Deeply committed to educating deliberately diverse students from all socio-economic, cultural and religious backgrounds, UWC ISAK Japan hosts 200 students from 83 nationalities, of which 70% of the students are the recipients of financial aid. The school’s belief resonates with the UWC movement: to make education a force to unite people, nations, and cultures for peace and a sustainable future. Residential life is one of the cornerstones of the UWC program, and UWC ISAK Japan believes that many of the most important learning experiences for students occur outside the classroom.

By living with peers from a variety of countries and backgrounds, the students develop an understanding and appreciation for diversity, as they strengthen their own identity and re-examine their ideas and beliefs. The students share a two-person or four-person bedroom in a house for 12 to 18 students. Each house includes a spacious living room/lounge area, as well as a small kitchenette and free laundry facilities.

In nearly all cases, the school assign roommates from different countries and backgrounds, giving them the chance to learn about other cultures and perspectives. Additionally, students are all in charge of developing and implementing their own systems for house management. This provides them with an opportunity to develop their leadership, problem-solving and conflict-resolution skills.

While most of the houses are single-gender houses, in 2018, UWC ISAK Japan opened their first blended house, which accommodates 24 students of all genders. Within the blended house, rooms are assigned by self-identified gender, and students have access to gender-neutral toilets and showers, as well as single-sex showers. Each year, students have the option of requesting placement in a single-gender house or the blended house. In addition to the Residential Advisors, students elected by their peers to keep the house operating smoothly and resolve minor issues, the house is overseen by a House Mentor, a faculty member whose role is to support a student in their residential setting.
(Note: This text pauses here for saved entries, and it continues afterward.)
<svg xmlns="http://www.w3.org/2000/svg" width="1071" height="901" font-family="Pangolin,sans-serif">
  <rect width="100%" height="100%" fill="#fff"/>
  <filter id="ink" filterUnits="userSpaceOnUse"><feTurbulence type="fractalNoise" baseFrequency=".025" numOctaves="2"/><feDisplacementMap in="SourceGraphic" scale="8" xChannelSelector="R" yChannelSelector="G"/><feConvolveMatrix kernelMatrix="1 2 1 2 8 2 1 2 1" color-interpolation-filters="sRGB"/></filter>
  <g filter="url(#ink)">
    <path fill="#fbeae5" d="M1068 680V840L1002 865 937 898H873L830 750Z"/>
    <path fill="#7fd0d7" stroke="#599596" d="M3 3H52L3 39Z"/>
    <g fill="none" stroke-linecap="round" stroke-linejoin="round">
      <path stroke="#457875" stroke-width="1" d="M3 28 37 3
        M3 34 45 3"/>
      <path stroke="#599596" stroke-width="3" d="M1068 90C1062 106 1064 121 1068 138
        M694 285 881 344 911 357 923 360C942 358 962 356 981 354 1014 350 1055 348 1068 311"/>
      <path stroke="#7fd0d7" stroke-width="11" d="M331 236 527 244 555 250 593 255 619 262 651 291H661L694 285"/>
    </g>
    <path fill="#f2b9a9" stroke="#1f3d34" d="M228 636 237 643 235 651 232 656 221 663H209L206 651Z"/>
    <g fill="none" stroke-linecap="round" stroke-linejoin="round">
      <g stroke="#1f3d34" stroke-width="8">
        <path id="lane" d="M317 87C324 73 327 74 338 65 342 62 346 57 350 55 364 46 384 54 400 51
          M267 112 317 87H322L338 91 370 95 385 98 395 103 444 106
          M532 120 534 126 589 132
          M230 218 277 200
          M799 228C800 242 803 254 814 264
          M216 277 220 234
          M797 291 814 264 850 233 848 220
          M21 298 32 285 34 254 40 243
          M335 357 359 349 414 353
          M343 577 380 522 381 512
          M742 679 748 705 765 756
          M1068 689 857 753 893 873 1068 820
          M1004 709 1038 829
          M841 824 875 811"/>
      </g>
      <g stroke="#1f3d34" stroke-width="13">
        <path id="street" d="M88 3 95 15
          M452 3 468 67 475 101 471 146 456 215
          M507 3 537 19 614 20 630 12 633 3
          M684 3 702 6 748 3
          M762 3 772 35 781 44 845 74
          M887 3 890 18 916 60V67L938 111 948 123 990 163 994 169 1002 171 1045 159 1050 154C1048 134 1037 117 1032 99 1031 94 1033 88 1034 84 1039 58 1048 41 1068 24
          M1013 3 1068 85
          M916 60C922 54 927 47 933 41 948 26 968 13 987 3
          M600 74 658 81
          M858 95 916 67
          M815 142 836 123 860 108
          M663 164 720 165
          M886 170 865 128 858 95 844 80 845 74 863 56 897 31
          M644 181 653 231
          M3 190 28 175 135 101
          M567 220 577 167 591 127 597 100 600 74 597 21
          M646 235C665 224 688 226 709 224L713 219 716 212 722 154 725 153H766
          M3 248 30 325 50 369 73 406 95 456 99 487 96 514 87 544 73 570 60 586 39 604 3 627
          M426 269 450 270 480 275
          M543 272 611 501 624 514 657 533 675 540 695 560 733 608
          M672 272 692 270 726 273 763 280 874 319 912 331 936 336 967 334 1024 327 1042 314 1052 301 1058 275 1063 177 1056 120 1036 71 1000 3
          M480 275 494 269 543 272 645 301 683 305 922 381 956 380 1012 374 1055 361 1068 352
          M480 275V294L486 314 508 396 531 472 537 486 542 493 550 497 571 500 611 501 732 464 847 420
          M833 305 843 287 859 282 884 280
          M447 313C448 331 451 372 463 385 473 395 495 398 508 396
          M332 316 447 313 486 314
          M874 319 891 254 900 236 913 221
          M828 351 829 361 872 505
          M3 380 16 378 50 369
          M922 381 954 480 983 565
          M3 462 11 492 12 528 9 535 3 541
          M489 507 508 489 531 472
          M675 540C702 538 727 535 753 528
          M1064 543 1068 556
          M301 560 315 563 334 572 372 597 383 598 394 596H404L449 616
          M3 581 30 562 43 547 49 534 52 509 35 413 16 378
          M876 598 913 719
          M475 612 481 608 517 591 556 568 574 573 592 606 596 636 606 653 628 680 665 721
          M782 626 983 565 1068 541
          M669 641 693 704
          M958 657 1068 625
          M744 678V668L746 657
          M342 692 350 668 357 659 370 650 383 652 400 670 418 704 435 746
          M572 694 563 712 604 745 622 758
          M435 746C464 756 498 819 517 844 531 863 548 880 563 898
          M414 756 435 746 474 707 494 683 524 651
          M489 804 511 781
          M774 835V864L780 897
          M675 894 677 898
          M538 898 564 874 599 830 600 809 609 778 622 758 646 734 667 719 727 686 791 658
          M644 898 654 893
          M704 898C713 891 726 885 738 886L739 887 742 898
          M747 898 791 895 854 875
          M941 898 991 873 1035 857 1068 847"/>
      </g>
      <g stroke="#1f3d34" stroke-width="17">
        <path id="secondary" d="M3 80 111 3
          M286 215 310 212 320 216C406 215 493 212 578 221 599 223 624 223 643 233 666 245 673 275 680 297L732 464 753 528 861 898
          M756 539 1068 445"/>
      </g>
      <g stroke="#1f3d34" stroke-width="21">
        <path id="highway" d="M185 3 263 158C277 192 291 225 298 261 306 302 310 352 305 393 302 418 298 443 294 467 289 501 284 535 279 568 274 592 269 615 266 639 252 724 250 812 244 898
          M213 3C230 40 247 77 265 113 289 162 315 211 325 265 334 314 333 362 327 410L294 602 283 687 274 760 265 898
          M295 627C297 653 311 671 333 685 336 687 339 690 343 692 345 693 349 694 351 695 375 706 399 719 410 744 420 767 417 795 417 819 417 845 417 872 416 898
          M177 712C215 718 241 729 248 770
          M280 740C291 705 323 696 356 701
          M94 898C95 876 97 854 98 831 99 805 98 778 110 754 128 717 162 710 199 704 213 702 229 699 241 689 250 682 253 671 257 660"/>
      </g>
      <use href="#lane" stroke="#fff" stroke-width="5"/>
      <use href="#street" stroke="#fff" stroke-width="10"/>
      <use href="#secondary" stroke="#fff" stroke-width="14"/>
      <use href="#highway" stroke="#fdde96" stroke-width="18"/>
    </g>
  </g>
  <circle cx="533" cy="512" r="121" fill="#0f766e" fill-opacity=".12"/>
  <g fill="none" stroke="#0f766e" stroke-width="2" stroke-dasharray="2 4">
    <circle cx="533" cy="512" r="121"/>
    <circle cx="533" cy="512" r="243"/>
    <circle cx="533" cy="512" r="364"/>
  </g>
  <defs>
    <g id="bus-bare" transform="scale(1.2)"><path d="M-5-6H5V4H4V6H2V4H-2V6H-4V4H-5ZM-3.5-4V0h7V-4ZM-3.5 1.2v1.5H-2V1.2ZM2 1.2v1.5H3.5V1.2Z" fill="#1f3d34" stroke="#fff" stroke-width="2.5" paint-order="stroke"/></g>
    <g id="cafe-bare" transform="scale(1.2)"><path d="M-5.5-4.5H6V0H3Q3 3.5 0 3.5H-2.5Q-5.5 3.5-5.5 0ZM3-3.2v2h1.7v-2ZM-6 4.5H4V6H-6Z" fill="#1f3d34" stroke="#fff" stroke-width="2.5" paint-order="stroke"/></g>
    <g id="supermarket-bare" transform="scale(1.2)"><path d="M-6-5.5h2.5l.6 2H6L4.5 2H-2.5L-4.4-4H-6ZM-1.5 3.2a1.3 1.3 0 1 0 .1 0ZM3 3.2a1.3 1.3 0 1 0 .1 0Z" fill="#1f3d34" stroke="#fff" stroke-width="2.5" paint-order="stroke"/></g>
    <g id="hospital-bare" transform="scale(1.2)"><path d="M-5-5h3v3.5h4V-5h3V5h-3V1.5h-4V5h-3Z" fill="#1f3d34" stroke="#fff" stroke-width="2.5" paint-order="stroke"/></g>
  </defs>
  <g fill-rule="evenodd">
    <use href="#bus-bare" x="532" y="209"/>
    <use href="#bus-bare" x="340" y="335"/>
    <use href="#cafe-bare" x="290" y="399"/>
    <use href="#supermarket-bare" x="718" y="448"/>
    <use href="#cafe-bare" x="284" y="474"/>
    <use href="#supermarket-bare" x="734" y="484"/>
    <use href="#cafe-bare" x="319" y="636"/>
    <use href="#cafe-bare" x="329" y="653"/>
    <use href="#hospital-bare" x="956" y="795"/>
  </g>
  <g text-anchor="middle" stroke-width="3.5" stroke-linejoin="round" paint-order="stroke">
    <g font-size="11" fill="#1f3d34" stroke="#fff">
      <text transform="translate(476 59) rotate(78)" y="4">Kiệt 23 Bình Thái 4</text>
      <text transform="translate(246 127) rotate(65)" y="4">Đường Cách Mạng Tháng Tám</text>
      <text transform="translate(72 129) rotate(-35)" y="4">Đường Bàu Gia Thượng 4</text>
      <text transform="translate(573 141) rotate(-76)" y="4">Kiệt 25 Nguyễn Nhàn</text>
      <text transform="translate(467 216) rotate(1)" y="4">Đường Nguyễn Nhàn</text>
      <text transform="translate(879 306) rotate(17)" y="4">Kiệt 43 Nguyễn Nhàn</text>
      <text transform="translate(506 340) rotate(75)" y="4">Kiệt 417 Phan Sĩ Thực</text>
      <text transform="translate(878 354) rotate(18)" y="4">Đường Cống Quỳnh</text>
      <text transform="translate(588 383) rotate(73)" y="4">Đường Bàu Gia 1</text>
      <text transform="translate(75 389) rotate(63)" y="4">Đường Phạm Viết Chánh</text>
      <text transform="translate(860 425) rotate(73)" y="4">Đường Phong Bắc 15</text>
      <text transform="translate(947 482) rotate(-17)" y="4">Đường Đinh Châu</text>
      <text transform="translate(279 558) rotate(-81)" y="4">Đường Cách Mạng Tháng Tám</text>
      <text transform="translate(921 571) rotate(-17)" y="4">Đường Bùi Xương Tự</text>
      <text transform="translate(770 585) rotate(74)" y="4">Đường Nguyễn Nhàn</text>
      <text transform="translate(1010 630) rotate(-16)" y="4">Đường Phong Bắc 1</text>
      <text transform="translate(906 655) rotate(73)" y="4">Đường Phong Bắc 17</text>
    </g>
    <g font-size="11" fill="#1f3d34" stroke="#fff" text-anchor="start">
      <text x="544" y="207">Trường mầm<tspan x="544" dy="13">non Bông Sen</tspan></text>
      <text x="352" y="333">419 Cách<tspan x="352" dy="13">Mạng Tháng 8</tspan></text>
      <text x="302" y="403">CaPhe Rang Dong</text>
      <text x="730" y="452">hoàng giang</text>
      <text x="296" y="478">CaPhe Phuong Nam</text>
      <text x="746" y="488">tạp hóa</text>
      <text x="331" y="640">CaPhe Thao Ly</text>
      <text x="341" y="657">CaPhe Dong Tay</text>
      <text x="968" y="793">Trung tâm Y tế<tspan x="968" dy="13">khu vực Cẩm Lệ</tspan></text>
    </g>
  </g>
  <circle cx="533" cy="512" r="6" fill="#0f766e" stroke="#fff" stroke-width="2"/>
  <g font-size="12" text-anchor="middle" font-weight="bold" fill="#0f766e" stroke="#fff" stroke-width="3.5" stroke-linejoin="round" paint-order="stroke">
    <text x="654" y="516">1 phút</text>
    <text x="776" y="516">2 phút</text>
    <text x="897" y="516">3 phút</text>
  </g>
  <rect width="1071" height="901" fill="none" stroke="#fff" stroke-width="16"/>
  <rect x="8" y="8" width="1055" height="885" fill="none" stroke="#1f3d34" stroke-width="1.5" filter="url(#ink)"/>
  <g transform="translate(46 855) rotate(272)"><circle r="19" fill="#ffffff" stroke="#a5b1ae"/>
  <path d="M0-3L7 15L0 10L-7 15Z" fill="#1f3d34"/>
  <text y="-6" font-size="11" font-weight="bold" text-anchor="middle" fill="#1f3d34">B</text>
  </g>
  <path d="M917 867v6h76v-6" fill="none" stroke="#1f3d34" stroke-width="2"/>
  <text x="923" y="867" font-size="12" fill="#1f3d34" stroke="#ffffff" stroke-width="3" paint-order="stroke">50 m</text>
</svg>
At UWC ISAK Japan, leadership is a practice. Through this practice, the students will learn to: Identify what is most important and needed; Take action in the face of discomfort; Use diversity as a strength; and Support others as they learn to do the same. Through their robust scholarship program, UWC ISAK Japan is bringing together students from different socio-economic backgrounds, imparting them world-class education, thus giving rise to a tribe of future leaders capable of uniting people, nations, and cultures for peace and a sustainable future.

 

Lin Kobayashi Co-Founder and Chair of the Board UWC ISAK Japan

Ms. Kobayashi’s passion for education began when she received a full scholarship from Keidanren to study at a full-boarding international school in Canada. Inspired by that experience, she studied development economics at the University of Tokyo, then joined the United Nations Children’s Fund (UNICEF) in the Philippines, where she offered non-formal education programs to local street children. After witnessing extreme wealth disparity firsthand, Ms. Kobayashi felt a strong need to develop leadership education to bring fundamental, positive changes to the world. In 2008, Ms. Kobayashi returned to Japan to develop the ISAK project, and after six years of hard work, ISAK opened its doors in 2014. In 2017, the school joined UWC, which changed its official name to UWC ISAK Japan. Ms. Kobayashi also serves on the boards of UWC International as well as Asia Pacific Initiative. Having received her International Baccalaureate Diploma in 1993, Ms. Kobayashi graduated from the University of Tokyo with a BA in Development Economics in 1998 and completed an MA in International Education Policy Analysis from Stanford University in 2005.